Retype, without any changes, the lines of the records that begin with the line containing "这个机制更……你不说解放性" and run through the line containing "他这叫做救世（主）主义", including both of those lines. Give only those lines.

Material provided →
┏━━

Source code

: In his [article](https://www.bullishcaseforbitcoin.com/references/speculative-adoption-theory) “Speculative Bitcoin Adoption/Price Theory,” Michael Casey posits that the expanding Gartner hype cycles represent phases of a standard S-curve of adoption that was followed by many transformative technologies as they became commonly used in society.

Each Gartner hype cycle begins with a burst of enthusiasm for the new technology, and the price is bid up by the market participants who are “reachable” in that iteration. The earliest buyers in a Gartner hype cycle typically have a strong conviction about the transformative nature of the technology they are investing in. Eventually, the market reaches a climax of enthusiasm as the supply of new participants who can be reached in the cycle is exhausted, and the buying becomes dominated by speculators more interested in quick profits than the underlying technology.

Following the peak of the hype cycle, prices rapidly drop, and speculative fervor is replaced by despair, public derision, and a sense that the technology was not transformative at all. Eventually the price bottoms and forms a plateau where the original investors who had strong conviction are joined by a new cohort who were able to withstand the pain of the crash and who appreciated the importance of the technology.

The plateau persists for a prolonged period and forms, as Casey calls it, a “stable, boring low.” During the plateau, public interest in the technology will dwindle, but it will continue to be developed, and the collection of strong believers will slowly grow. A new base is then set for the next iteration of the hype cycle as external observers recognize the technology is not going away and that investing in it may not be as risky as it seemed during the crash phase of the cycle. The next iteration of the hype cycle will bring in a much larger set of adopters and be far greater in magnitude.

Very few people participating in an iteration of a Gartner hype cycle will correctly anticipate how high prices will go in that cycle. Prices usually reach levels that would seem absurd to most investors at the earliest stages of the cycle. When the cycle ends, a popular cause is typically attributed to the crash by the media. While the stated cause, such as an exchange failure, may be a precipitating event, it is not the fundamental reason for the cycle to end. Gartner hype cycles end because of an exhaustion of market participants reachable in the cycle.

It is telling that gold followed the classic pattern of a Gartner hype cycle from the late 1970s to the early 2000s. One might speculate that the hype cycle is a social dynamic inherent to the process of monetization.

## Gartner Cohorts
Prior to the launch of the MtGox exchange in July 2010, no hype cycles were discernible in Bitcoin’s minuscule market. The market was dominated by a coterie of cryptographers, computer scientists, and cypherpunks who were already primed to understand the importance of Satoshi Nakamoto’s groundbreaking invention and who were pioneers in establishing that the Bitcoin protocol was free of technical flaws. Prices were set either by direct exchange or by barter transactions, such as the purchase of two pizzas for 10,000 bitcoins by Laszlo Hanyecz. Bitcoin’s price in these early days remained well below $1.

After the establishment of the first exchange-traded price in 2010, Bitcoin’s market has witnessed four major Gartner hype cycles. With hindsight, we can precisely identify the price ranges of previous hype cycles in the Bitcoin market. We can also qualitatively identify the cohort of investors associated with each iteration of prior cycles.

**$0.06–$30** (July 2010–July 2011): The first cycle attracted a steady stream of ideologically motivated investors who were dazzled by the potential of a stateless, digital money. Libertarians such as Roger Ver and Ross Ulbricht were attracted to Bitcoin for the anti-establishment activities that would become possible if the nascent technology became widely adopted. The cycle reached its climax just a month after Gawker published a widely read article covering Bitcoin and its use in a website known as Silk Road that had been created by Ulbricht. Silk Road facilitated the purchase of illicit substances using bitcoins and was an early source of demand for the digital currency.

┗━━
┏━━

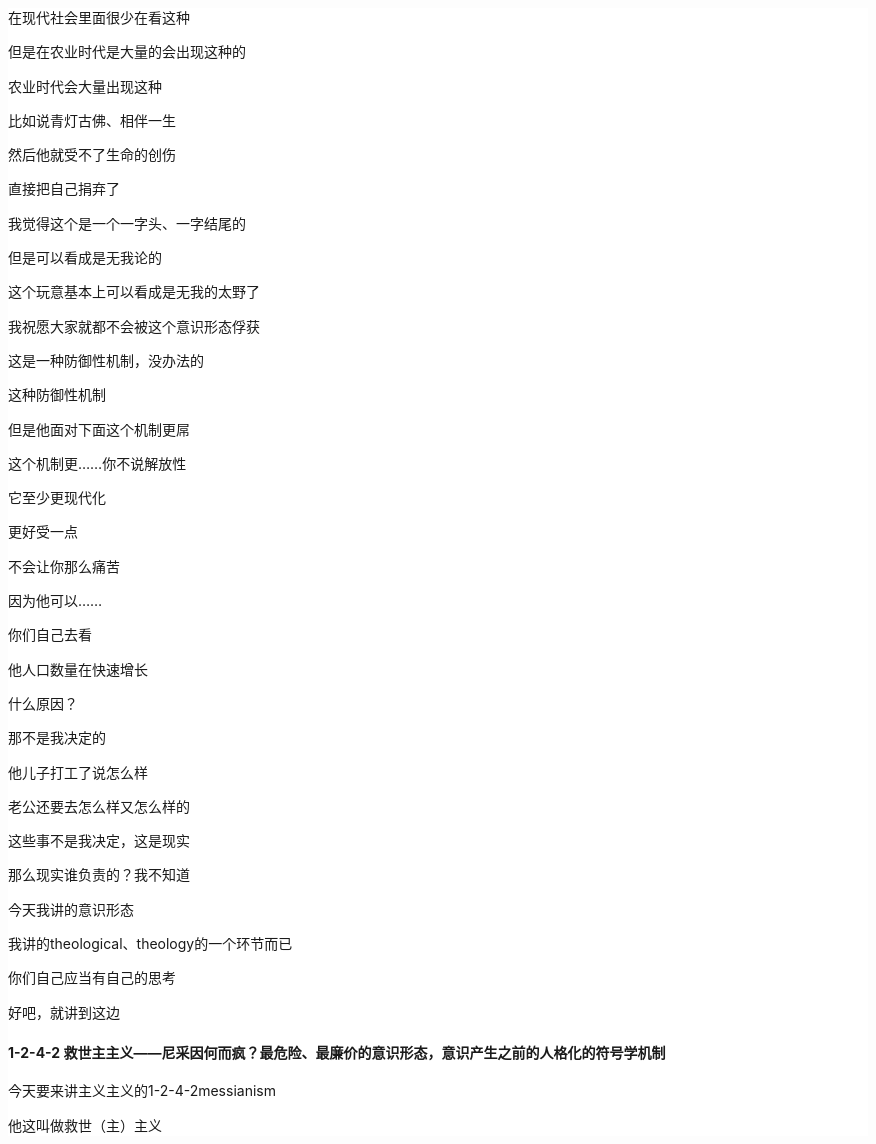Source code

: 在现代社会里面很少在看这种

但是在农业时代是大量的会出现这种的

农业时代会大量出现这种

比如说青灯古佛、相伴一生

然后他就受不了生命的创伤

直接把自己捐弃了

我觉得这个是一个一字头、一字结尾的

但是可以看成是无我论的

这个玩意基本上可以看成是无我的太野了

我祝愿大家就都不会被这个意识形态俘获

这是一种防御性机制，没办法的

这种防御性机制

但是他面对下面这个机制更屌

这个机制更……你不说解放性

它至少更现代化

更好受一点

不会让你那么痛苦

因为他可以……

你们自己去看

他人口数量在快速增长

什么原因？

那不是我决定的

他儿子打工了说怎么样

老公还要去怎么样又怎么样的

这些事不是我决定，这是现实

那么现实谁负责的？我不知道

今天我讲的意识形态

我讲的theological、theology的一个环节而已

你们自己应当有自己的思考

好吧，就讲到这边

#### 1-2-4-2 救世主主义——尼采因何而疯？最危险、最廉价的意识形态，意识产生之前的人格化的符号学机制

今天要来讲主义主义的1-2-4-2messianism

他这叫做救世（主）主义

┗━━

Reply to the exercise →
这个机制更……你不说解放性

它至少更现代化

更好受一点

不会让你那么痛苦

因为他可以……

你们自己去看

他人口数量在快速增长

什么原因？

那不是我决定的

他儿子打工了说怎么样

老公还要去怎么样又怎么样的

这些事不是我决定，这是现实

那么现实谁负责的？我不知道

今天我讲的意识形态

我讲的theological、theology的一个环节而已

你们自己应当有自己的思考

好吧，就讲到这边

#### 1-2-4-2 救世主主义——尼采因何而疯？最危险、最廉价的意识形态，意识产生之前的人格化的符号学机制

今天要来讲主义主义的1-2-4-2messianism

他这叫做救世（主）主义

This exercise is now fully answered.